Die erste Pflicht des Menschen, Speis' und Trank

Zu wählen, da ihn die Natur so eng'

Nicht wie das Thier beschränkt, erfüllt er die?

Und läßt er nicht vielmehr sich wie ein Kind

Von allem reitzen, was dem Gaumen schmeichelt?

Wann mischt er Wasser unter seinen Wein?

Gewürze, süße Sachen, stark Getränke,

Eins um das andre schlingt er hastig ein,

Und dann beklagt er seinen trüben Sinn,

Sein feurig Blut, sein allzu heftig Wesen,

Er schilt auf die Natur und das Geschick.

Wie bitter und wie thöricht hab' ich ihn

Nicht oft mit seinem Arzte rechten sehn;

Zum Lachen fast, wär' irgend lächerlich

Was einen Menschen quält und andre plagt.

«Ich fühle dieses Übel, «sagt er bänglich

Und voll Verdruß:»Was rühmt ihr eure Kunst?

«Schafft mir Genesung!«Gut versetzt der Arzt,

So meidet das und das — »Das kann ich nicht»-

So nehmet diesen Trank — »O nein! der schmeckt

«Abscheulich, er empört mir die Natur»-

So trinkt denn Wasser — »Wasser? nimmermehr!

«Ich bin so wasserscheu als ein Gebißner — »

So ist euch nicht zu helfen — »Und warum?»-

«Das Übel wird sich stets mit Übeln häufen,

Und, wenn es euch nicht tödten kann, nur mehr

Und mehr mit jedem Tag euch quälen — «Schön!
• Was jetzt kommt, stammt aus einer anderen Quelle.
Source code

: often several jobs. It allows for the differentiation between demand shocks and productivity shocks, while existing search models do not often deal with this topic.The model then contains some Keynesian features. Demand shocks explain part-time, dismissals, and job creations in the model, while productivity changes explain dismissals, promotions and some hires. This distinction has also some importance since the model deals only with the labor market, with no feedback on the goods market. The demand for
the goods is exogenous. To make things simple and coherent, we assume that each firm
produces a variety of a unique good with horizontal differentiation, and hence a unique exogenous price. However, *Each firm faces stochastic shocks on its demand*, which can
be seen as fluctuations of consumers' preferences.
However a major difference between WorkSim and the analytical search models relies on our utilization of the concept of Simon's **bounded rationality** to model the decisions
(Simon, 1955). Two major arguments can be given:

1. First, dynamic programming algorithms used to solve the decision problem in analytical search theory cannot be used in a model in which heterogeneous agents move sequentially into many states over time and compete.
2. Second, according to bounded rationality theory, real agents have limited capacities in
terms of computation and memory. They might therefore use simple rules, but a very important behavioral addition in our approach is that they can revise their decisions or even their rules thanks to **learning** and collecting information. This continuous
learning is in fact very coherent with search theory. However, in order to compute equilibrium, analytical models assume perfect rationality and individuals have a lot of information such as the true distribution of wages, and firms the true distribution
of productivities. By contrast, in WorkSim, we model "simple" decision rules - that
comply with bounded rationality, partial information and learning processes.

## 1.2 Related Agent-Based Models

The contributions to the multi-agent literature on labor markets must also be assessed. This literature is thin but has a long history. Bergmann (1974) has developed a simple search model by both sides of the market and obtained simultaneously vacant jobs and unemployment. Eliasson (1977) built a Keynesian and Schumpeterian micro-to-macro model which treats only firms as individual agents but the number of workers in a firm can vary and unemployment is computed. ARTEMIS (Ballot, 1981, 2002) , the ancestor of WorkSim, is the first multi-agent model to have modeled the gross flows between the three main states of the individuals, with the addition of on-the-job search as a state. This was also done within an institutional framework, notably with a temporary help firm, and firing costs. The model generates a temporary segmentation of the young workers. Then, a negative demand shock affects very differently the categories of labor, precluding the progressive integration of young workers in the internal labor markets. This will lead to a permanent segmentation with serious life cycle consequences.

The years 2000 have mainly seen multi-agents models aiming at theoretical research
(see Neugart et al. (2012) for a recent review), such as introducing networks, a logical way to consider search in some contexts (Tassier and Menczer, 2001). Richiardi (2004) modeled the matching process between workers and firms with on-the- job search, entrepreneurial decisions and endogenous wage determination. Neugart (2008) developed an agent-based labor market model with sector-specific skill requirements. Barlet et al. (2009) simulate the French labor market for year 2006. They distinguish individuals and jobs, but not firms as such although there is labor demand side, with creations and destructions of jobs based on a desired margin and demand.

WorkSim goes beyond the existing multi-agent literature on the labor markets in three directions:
«Wofür seyd ihr ein Arzt? Ihr kennt mein Übel,

«Ihr solltet auch die Mittel kennen, sie

«Auch schmackhaft machen, daß ich nicht noch erst,

«Der Leiden los zu seyn, recht leiden müsse.»

Du lächelst selbst und doch ist es gewiß,

Du hast es wohl aus seinem Mund gehört?

Alphons.

Ich hab' es oft gehört und oft entschuldigt.

Antonio.

Es ist gewiß, ein ungemäßigt Leben,

Wie es uns schwere, wilde Träume gibt,

Macht uns zuletzt am hellen Tage träumen.

Was ist sein Argwohn anders als ein Traum?

Wohin er tritt, glaubt er von Feinden sich

Umgeben. Sein Talent kann niemand sehn,

Der ihn nicht neidet, niemand ihn beneiden,

Der ihn nicht haßt und bitter ihn verfolgt.

So hat er oft mit Klagen dich belästigt:

Erbrochne Schlösser, aufgefangne Briefe,

Und Gift und Dolch! Was alles vor ihm schwebt!